• TASK TO CARRY OUT: Reproduce the records below in full and exactly, without their images.

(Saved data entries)
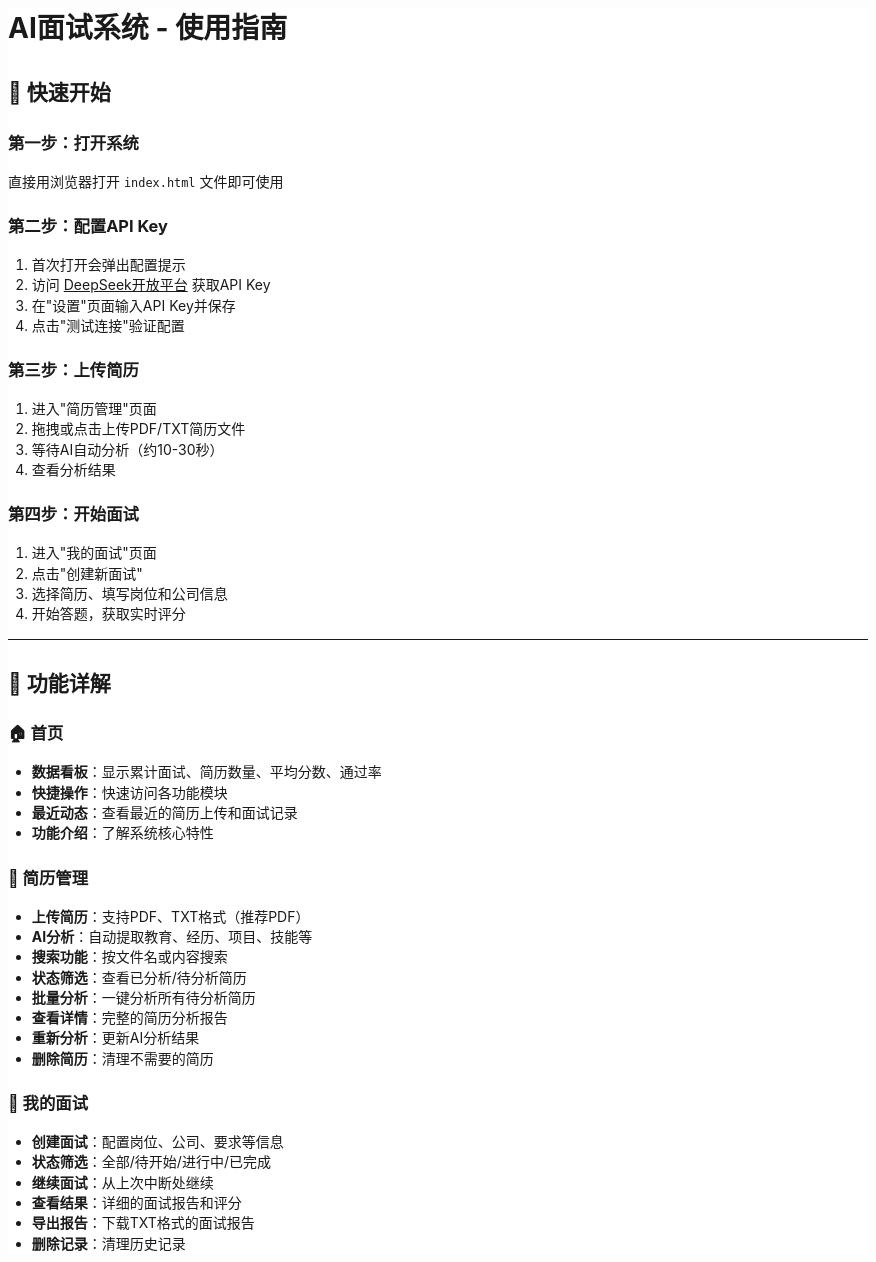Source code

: # AI面试系统 - 使用指南

## 🚀 快速开始

### 第一步：打开系统
直接用浏览器打开 `index.html` 文件即可使用

### 第二步：配置API Key
1. 首次打开会弹出配置提示
2. 访问 [DeepSeek开放平台](https://platform.deepseek.com/) 获取API Key
3. 在"设置"页面输入API Key并保存
4. 点击"测试连接"验证配置

### 第三步：上传简历
1. 进入"简历管理"页面
2. 拖拽或点击上传PDF/TXT简历文件
3. 等待AI自动分析（约10-30秒）
4. 查看分析结果

### 第四步：开始面试
1. 进入"我的面试"页面
2. 点击"创建新面试"
3. 选择简历、填写岗位和公司信息
4. 开始答题，获取实时评分

---

## 📖 功能详解

### 🏠 首页
- **数据看板**：显示累计面试、简历数量、平均分数、通过率
- **快捷操作**：快速访问各功能模块
- **最近动态**：查看最近的简历上传和面试记录
- **功能介绍**：了解系统核心特性

### 📄 简历管理
- **上传简历**：支持PDF、TXT格式（推荐PDF）
- **AI分析**：自动提取教育、经历、项目、技能等
- **搜索功能**：按文件名或内容搜索
- **状态筛选**：查看已分析/待分析简历
- **批量分析**：一键分析所有待分析简历
- **查看详情**：完整的简历分析报告
- **重新分析**：更新AI分析结果
- **删除简历**：清理不需要的简历

### 💼 我的面试
- **创建面试**：配置岗位、公司、要求等信息
- **状态筛选**：全部/待开始/进行中/已完成
- **继续面试**：从上次中断处继续
- **查看结果**：详细的面试报告和评分
- **导出报告**：下载TXT格式的面试报告
- **删除记录**：清理历史记录
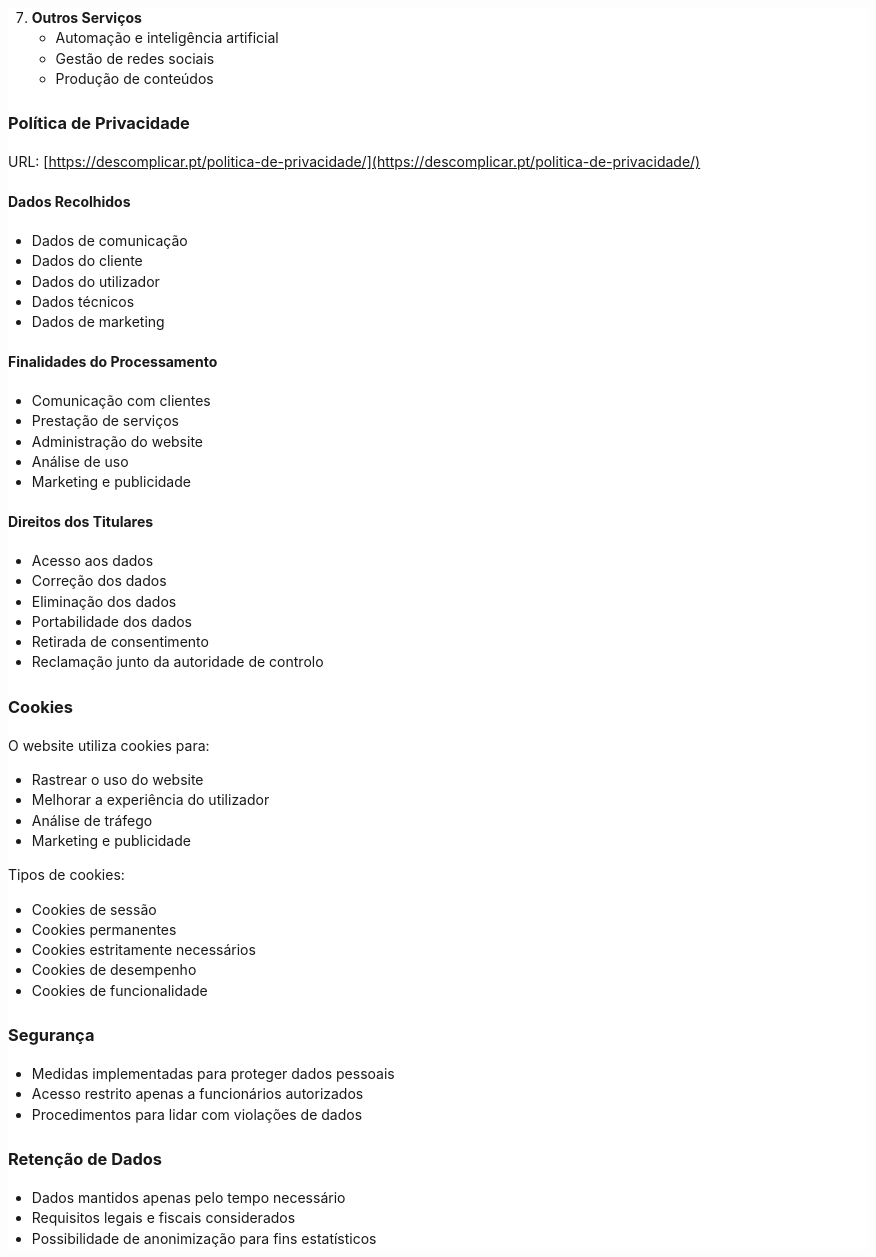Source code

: 7. **Outros Serviços**
   - Automação e inteligência artificial
   - Gestão de redes sociais
   - Produção de conteúdos

### Política de Privacidade

URL: [https://descomplicar.pt/politica-de-privacidade/](https://descomplicar.pt/politica-de-privacidade/)

#### Dados Recolhidos
- Dados de comunicação
- Dados do cliente
- Dados do utilizador
- Dados técnicos
- Dados de marketing

#### Finalidades do Processamento
- Comunicação com clientes
- Prestação de serviços
- Administração do website
- Análise de uso
- Marketing e publicidade

#### Direitos dos Titulares
- Acesso aos dados
- Correção dos dados
- Eliminação dos dados
- Portabilidade dos dados
- Retirada de consentimento
- Reclamação junto da autoridade de controlo

### Cookies
O website utiliza cookies para:
- Rastrear o uso do website
- Melhorar a experiência do utilizador
- Análise de tráfego
- Marketing e publicidade

Tipos de cookies:
- Cookies de sessão
- Cookies permanentes
- Cookies estritamente necessários
- Cookies de desempenho
- Cookies de funcionalidade

### Segurança
- Medidas implementadas para proteger dados pessoais
- Acesso restrito apenas a funcionários autorizados
- Procedimentos para lidar com violações de dados

### Retenção de Dados
- Dados mantidos apenas pelo tempo necessário
- Requisitos legais e fiscais considerados
- Possibilidade de anonimização para fins estatísticos
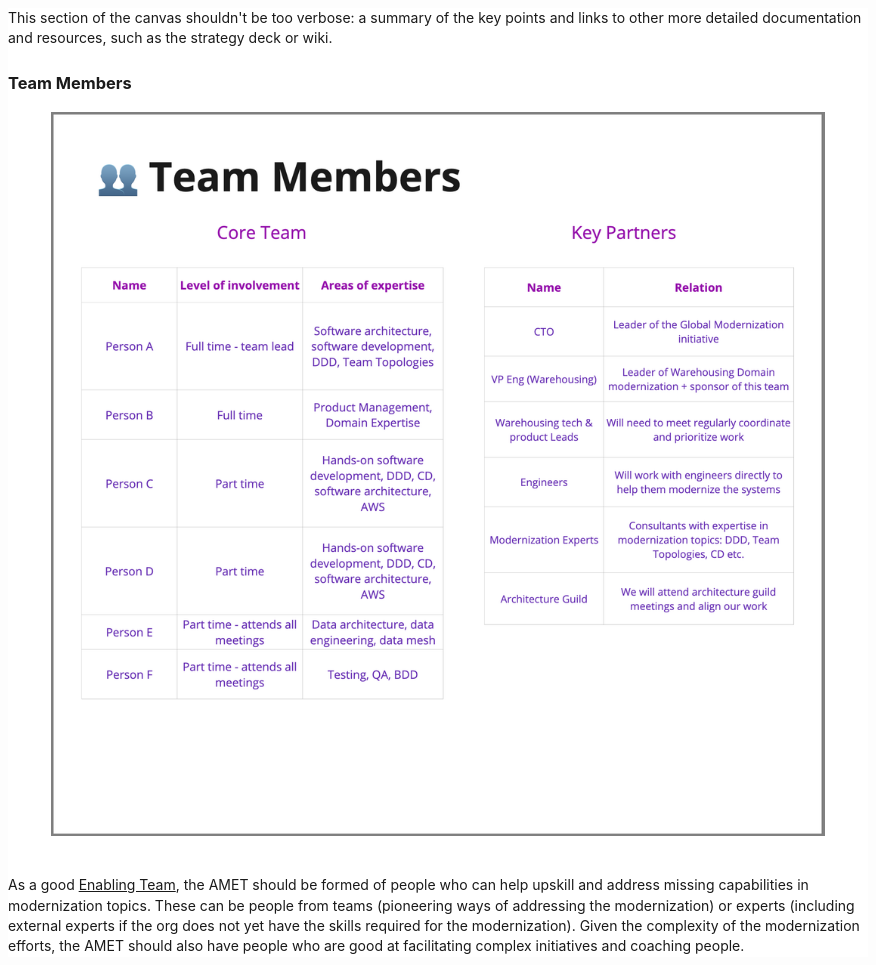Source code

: This section of the canvas shouldn't be too verbose: a summary of the key points and links to other more detailed documentation and resources, such as the strategy deck or wiki.

### Team Members

<div align="center"><a href="/assets/amet-api-canvas-members.png"><img src="/assets/amet-api-canvas-members.png" alt="AMET API Canvas / Team Members" width="90%"/></a></div>
<br>

As a good [Enabling Team](https://teamtopologies.com/key-concepts), the AMET should be formed of people who can help upskill and address missing capabilities in modernization topics. These can be people from teams (pioneering ways of addressing the modernization) or experts (including external experts if the org does not yet have the skills required for the modernization). Given the complexity of the modernization efforts, the AMET should also have people who are good at facilitating complex initiatives and coaching people.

• EXERCISE ANSWER:
Source code

: # AI面试系统 - 使用指南

## 🚀 快速开始

### 第一步：打开系统
直接用浏览器打开 `index.html` 文件即可使用

### 第二步：配置API Key
1. 首次打开会弹出配置提示
2. 访问 [DeepSeek开放平台](https://platform.deepseek.com/) 获取API Key
3. 在"设置"页面输入API Key并保存
4. 点击"测试连接"验证配置

### 第三步：上传简历
1. 进入"简历管理"页面
2. 拖拽或点击上传PDF/TXT简历文件
3. 等待AI自动分析（约10-30秒）
4. 查看分析结果

### 第四步：开始面试
1. 进入"我的面试"页面
2. 点击"创建新面试"
3. 选择简历、填写岗位和公司信息
4. 开始答题，获取实时评分

---

## 📖 功能详解

### 🏠 首页
- **数据看板**：显示累计面试、简历数量、平均分数、通过率
- **快捷操作**：快速访问各功能模块
- **最近动态**：查看最近的简历上传和面试记录
- **功能介绍**：了解系统核心特性

### 📄 简历管理
- **上传简历**：支持PDF、TXT格式（推荐PDF）
- **AI分析**：自动提取教育、经历、项目、技能等
- **搜索功能**：按文件名或内容搜索
- **状态筛选**：查看已分析/待分析简历
- **批量分析**：一键分析所有待分析简历
- **查看详情**：完整的简历分析报告
- **重新分析**：更新AI分析结果
- **删除简历**：清理不需要的简历

### 💼 我的面试
- **创建面试**：配置岗位、公司、要求等信息
- **状态筛选**：全部/待开始/进行中/已完成
- **继续面试**：从上次中断处继续
- **查看结果**：详细的面试报告和评分
- **导出报告**：下载TXT格式的面试报告
- **删除记录**：清理历史记录
Source code

: 7. **Outros Serviços**
   - Automação e inteligência artificial
   - Gestão de redes sociais
   - Produção de conteúdos

### Política de Privacidade

URL: [https://descomplicar.pt/politica-de-privacidade/](https://descomplicar.pt/politica-de-privacidade/)

#### Dados Recolhidos
- Dados de comunicação
- Dados do cliente
- Dados do utilizador
- Dados técnicos
- Dados de marketing

#### Finalidades do Processamento
- Comunicação com clientes
- Prestação de serviços
- Administração do website
- Análise de uso
- Marketing e publicidade

#### Direitos dos Titulares
- Acesso aos dados
- Correção dos dados
- Eliminação dos dados
- Portabilidade dos dados
- Retirada de consentimento
- Reclamação junto da autoridade de controlo

### Cookies
O website utiliza cookies para:
- Rastrear o uso do website
- Melhorar a experiência do utilizador
- Análise de tráfego
- Marketing e publicidade

Tipos de cookies:
- Cookies de sessão
- Cookies permanentes
- Cookies estritamente necessários
- Cookies de desempenho
- Cookies de funcionalidade

### Segurança
- Medidas implementadas para proteger dados pessoais
- Acesso restrito apenas a funcionários autorizados
- Procedimentos para lidar com violações de dados

### Retenção de Dados
- Dados mantidos apenas pelo tempo necessário
- Requisitos legais e fiscais considerados
- Possibilidade de anonimização para fins estatísticos
Source code

: This section of the canvas shouldn't be too verbose: a summary of the key points and links to other more detailed documentation and resources, such as the strategy deck or wiki.

### Team Members

<div align="center"><a href="/assets/amet-api-canvas-members.png"><img src="/assets/amet-api-canvas-members.png" alt="AMET API Canvas / Team Members" width="90%"/></a></div>
<br>

As a good [Enabling Team](https://teamtopologies.com/key-concepts), the AMET should be formed of people who can help upskill and address missing capabilities in modernization topics. These can be people from teams (pioneering ways of addressing the modernization) or experts (including external experts if the org does not yet have the skills required for the modernization). Given the complexity of the modernization efforts, the AMET should also have people who are good at facilitating complex initiatives and coaching people.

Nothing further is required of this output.